Thursday, April 11, 2013

Two Reels Too Many

When a donkey flies, you really can't expect it to stay in the air long.  The same can be said for any movie with Halle Berry, one of the most overrated actresses working in Hollywood today.  Hey, you really shouldn't expect much from her on the screen.  She can't even drive around the block without hitting another car.

Here's one of my "cleaning lady" films.  What's that?  Well, when you work out of your home, there are those days when you need to vacate the premises so your housekeeper can do her thing without feeling like you are watching her every move with the Swifter.  And that's what brought me to go see "The Call."  The time it was showing and the hour that Maria was coming were simultaneous.

And, oddly enough, this was a game of cinematic roulette that I almost won.  Because the first hour of "The Call" is terrific.  It brings a moviegoer into a world that you seldom get to see.  The inner workings of a 911 call center.  You know you're going to get a lot of excitement because this one is situated in Los Angeles and you know how goofy that city can be.  You get to see how the phone responders are trained and how they are monitored.  The myriad of resources at their fingertips.  The psychological struggles of helping that strange voice calling for help and the agony at never hearing how the problem ultimately gets resolved.  

Indeed, this has the makings of a good documentary.  And started to be a damn entertaining dramatic movie.

Hit and Run Halle is our heroine.  Devoted to her call board and helping her fellow man.  She even dates a cop, so she never really does disconnect from those that serve the city of Los Angeles.  One day, she gets a distress call from a young teenage girl alone at home with an intruder in the house.  Hit and Run Halle makes a small but honest mistake which disconnects the call.  A week later, the girl's body is found in East Los Angeles, where most teenage girls are buried in this city.  This, of course, emotionally destroys our favorite 911 operator, who goes off the board for a while to teach other new people how not to make the same mistake she just did.

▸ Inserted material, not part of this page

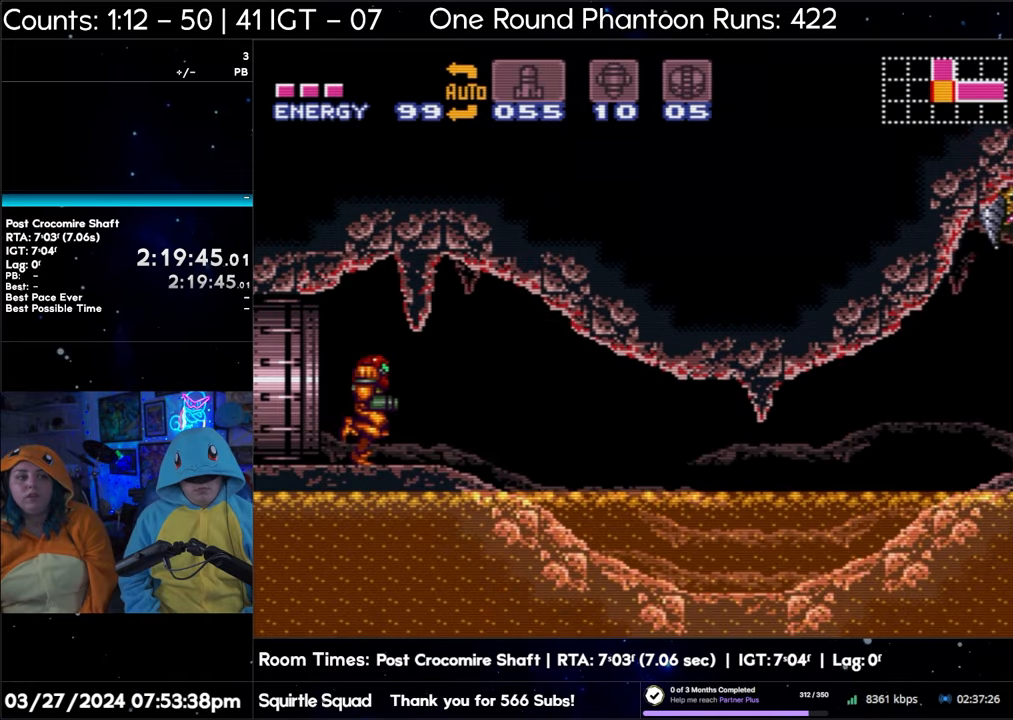
{"buttons": ["A", "DPAD_RIGHT"], "events": []}
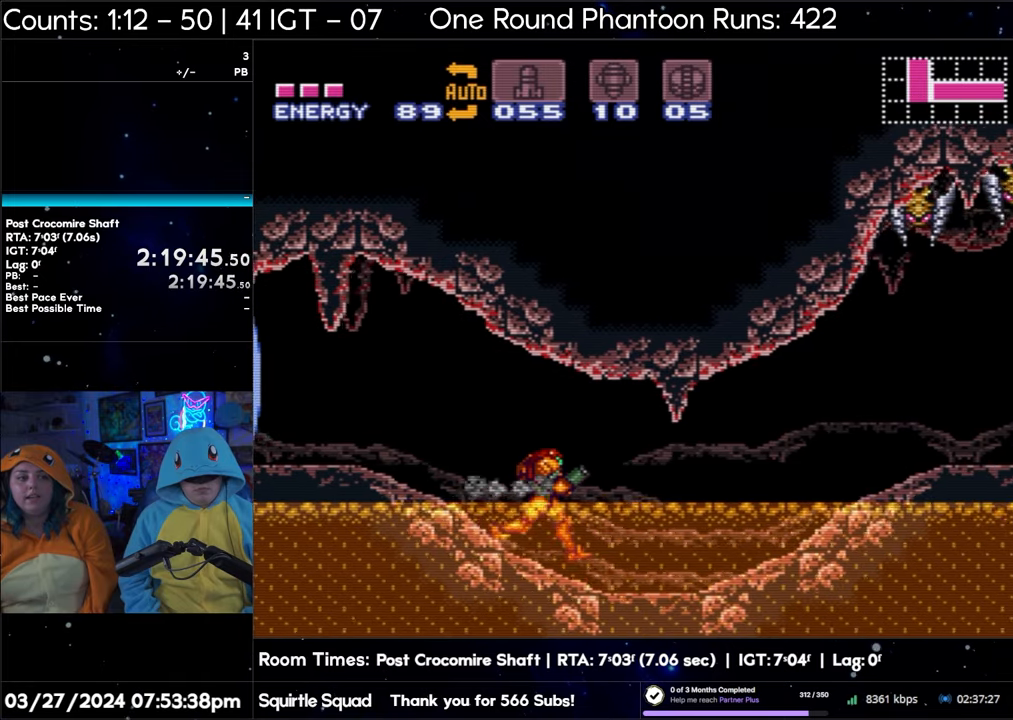
{"buttons": ["A", "DPAD_RIGHT"], "events": []}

Naturally, fate brings Hit and Run Halle back to the call board where she winds up talking to another teenage girl who's been kidnapped and locked in the trunk of a red Toyota Corolla.  I don't think this is the type of product placement the Japanese car maker had in mind.  But, you learn how, if you happen to be locked in the trunk of a Toyota Corolla, to kick out the rear tail light.  See how educational "The Call" can be.  

Of course, this winds up as the type of Amber Alert that seems to occur once an hour in Los Angeles.  There is an unsettling confrontation between the abductor and chauffeur Michael Imperioli of "The Sopranos."   Imperioli doesn't get many lines but he's on screen a lot in a "Weekend At Bernie's" kind of way.  Catch my drift?

Meanwhile, you're captivated at how one of these Amber events unfolds.  And you learn how police, paramedics, the media, and John Q. Public can come together to help resolve these situations.  

So far, so good.

And then.......

The final two reels of "The Call" are shown.  

Here the movie comes off the track in ways unimaginable.  The screenwriter and director lose their way in the forest like Hansel and Gretel.  It's as defeating as if NASA, shooting for the surface of the moon, found out that their rocket landed in Casper, Wyoming.  "The Call" falls off the highest cliff ever.  The first complete suspension of logic is when you discover Hit and Run Halle is dealing with the very same guy that killed the first teenage girl.  Who didn't see that coming?  Stevie Wonder, put your hand down.  Even you knew it.

Meanwhile, what we end up with is your typical slasher horror film.  Once you meet the abductor, you're faced with the standard maniac who can't be killed regardless of how many times you stab him, whack him over the head with a chair, or throw face in his face.  Just know that he will get up the mat repeatedly.  That nasty sinus infection that just won't go away.

And, of course, the ridiculousness of it all is further compounded by the mind-numbingly stupid plot device that has Hit and Run Halle to leave her post on the 911 call board and go out....wait for it, all by herself....to an isolated field where she will seek out the abductor's hiding place.  There is one totally stupid plot point after another.  The only thing that would have saved the ending for me is if the director chose to have Hit and Run Halle get involved in a car chase.  Now that would have been something to see.

The ending of "The Call" is no different than any other horror movie you have seen in the last twenty years and there's not a single original moment in it.  All the more disappointing because you thoroughly enjoyed the first hour of the film.  

Next time my housekeeper is due to come over, I need to call 911 and ask them where a better movie is playing.

Dinner last night:  BBQ Tri-tip sandwich at Lucille's Smokehouse.